Count the lines in the rows below that contain the string "does", treating uppercase and lowercase as different. Reply with the number alone.
BEGIN RECORDS FOR THIS TASK
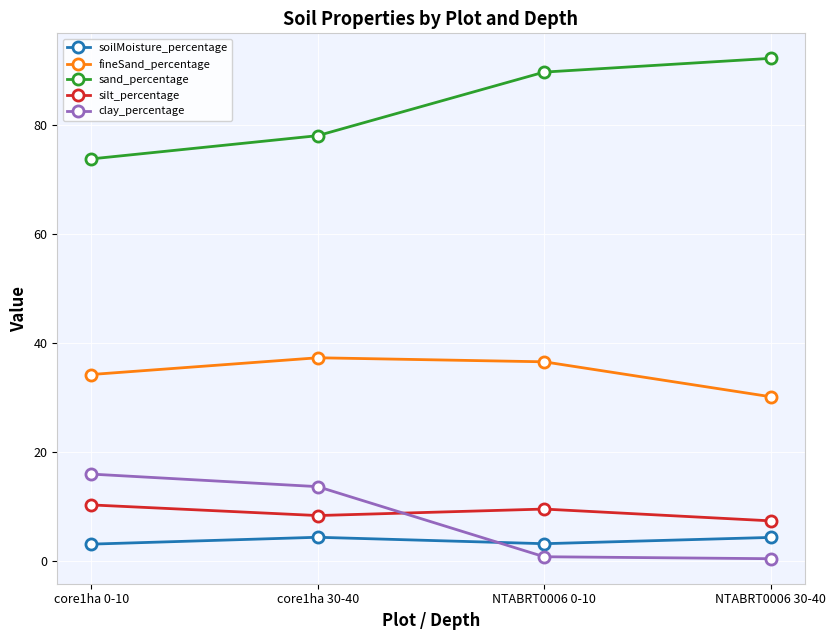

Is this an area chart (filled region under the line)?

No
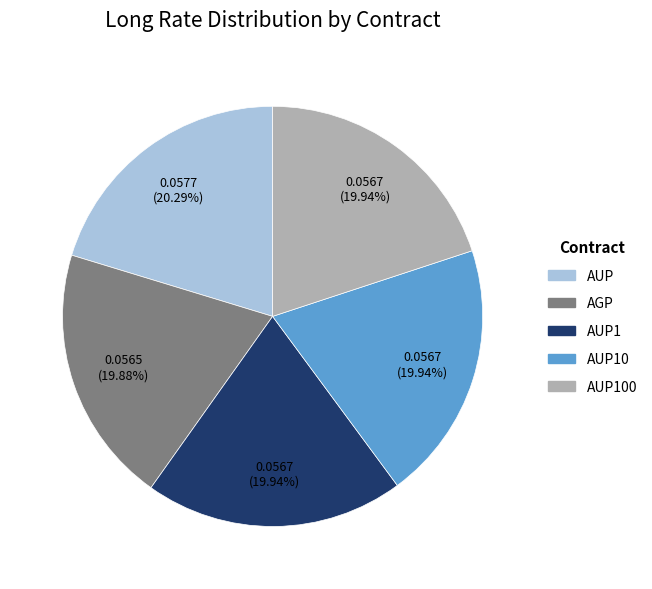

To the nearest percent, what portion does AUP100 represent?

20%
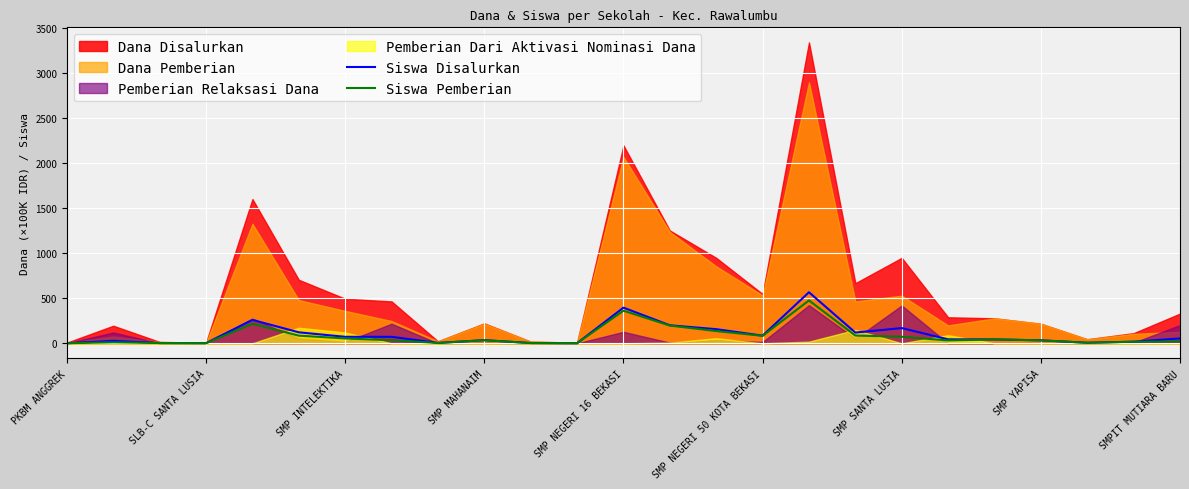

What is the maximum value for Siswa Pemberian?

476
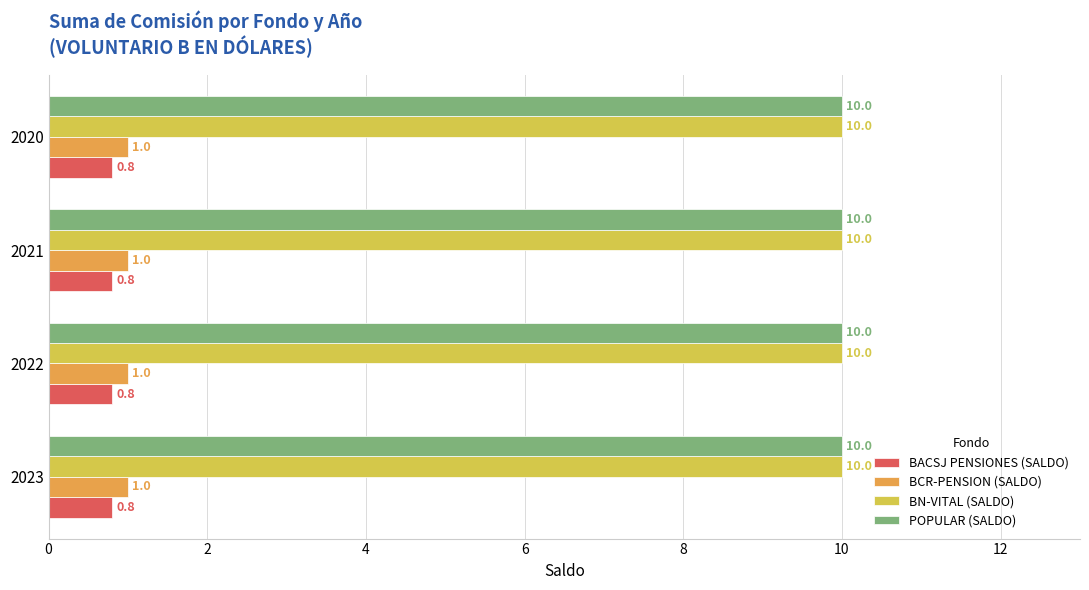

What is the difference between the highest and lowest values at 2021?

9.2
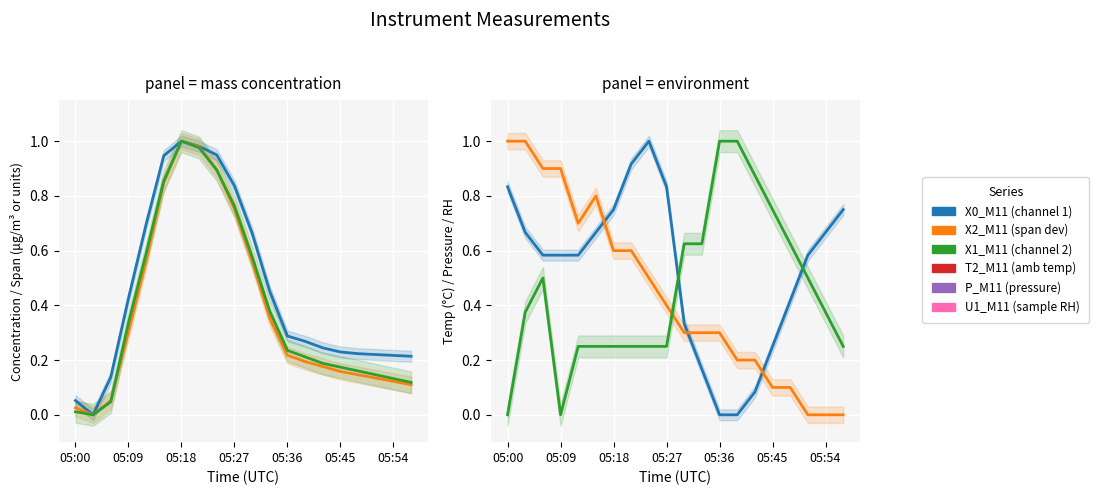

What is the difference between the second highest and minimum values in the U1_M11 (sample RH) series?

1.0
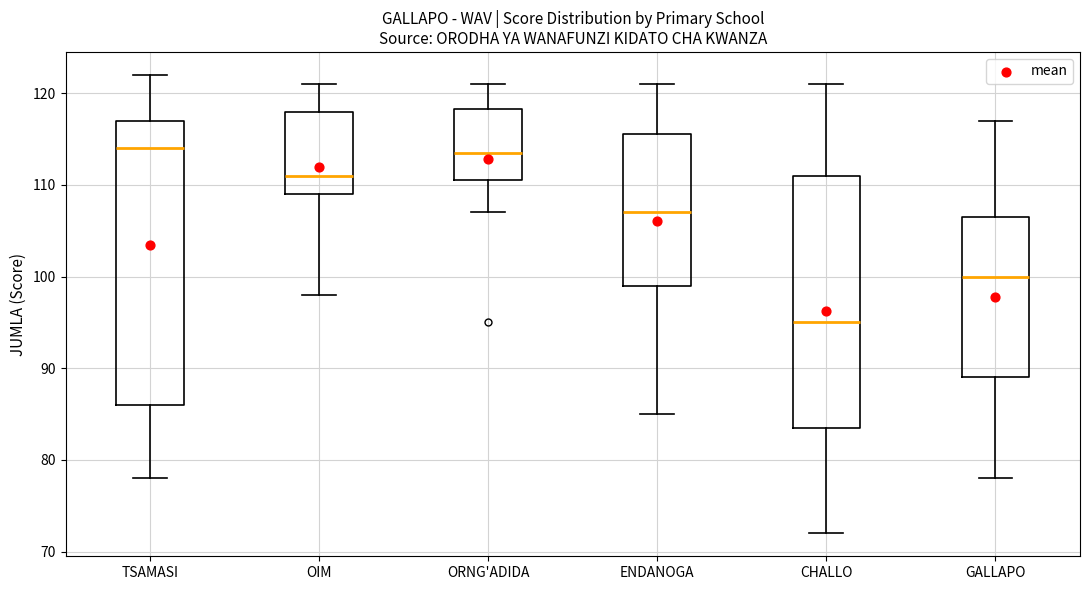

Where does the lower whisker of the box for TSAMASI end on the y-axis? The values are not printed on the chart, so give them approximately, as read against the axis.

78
END RECORDS FOR THIS TASK
BEGIN RECORDS FOR THIS TASK
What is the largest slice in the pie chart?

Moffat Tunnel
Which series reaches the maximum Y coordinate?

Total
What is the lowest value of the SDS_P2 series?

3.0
END RECORDS FOR THIS TASK
**WRITTEN RESPONSE**
2